Job
Can you rewrite these entries so that "attached image" becomes "enclosed scan" wherever it occurs, with everything else left unchanged?

The input
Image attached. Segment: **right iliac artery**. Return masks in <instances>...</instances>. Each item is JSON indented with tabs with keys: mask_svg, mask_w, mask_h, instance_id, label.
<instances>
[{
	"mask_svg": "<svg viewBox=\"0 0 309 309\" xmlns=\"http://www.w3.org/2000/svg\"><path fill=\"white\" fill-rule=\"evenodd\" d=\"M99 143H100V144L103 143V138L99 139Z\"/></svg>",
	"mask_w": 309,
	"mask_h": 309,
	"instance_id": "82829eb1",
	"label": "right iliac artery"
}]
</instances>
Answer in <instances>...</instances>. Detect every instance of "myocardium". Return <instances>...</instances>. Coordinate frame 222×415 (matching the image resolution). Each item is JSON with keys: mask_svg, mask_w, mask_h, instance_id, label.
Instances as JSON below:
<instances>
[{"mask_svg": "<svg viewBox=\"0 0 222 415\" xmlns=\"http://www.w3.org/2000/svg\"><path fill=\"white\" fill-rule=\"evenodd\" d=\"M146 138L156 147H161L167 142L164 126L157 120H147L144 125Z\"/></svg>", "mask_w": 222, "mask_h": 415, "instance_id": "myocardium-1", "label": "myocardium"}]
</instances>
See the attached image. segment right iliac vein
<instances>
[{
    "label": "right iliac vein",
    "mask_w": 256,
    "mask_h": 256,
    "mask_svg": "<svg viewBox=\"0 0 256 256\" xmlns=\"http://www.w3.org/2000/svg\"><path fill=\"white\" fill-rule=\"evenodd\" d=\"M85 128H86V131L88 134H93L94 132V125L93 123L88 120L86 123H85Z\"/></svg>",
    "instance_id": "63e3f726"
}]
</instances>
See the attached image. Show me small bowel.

Worked answer
Image attached. Segment: **right iliac artery**. Return masks in <instances>...</instances>. Each item is JSON indented with tabs with keys: mask_svg, mask_w, mask_h, instance_id, label.
<instances>
[{
	"mask_svg": "<svg viewBox=\"0 0 309 309\" xmlns=\"http://www.w3.org/2000/svg\"><path fill=\"white\" fill-rule=\"evenodd\" d=\"M99 143H100V144L103 143V138L99 139Z\"/></svg>",
	"mask_w": 309,
	"mask_h": 309,
	"instance_id": "82829eb1",
	"label": "right iliac artery"
}]
</instances>
Answer in <instances>...</instances>. Detect every instance of "myocardium". Return <instances>...</instances>. Coordinate frame 222×415 (matching the image resolution). Each item is JSON with keys: mask_svg, mask_w, mask_h, instance_id, label.
Instances as JSON below:
<instances>
[{"mask_svg": "<svg viewBox=\"0 0 222 415\" xmlns=\"http://www.w3.org/2000/svg\"><path fill=\"white\" fill-rule=\"evenodd\" d=\"M146 138L156 147H161L167 142L164 126L157 120H147L144 125Z\"/></svg>", "mask_w": 222, "mask_h": 415, "instance_id": "myocardium-1", "label": "myocardium"}]
</instances>
See the enclosed scan. segment right iliac vein
<instances>
[{
    "label": "right iliac vein",
    "mask_w": 256,
    "mask_h": 256,
    "mask_svg": "<svg viewBox=\"0 0 256 256\" xmlns=\"http://www.w3.org/2000/svg\"><path fill=\"white\" fill-rule=\"evenodd\" d=\"M85 128H86V131L88 134H93L94 132V125L93 123L88 120L86 123H85Z\"/></svg>",
    "instance_id": "63e3f726"
}]
</instances>
See the enclosed scan. Show me small bowel.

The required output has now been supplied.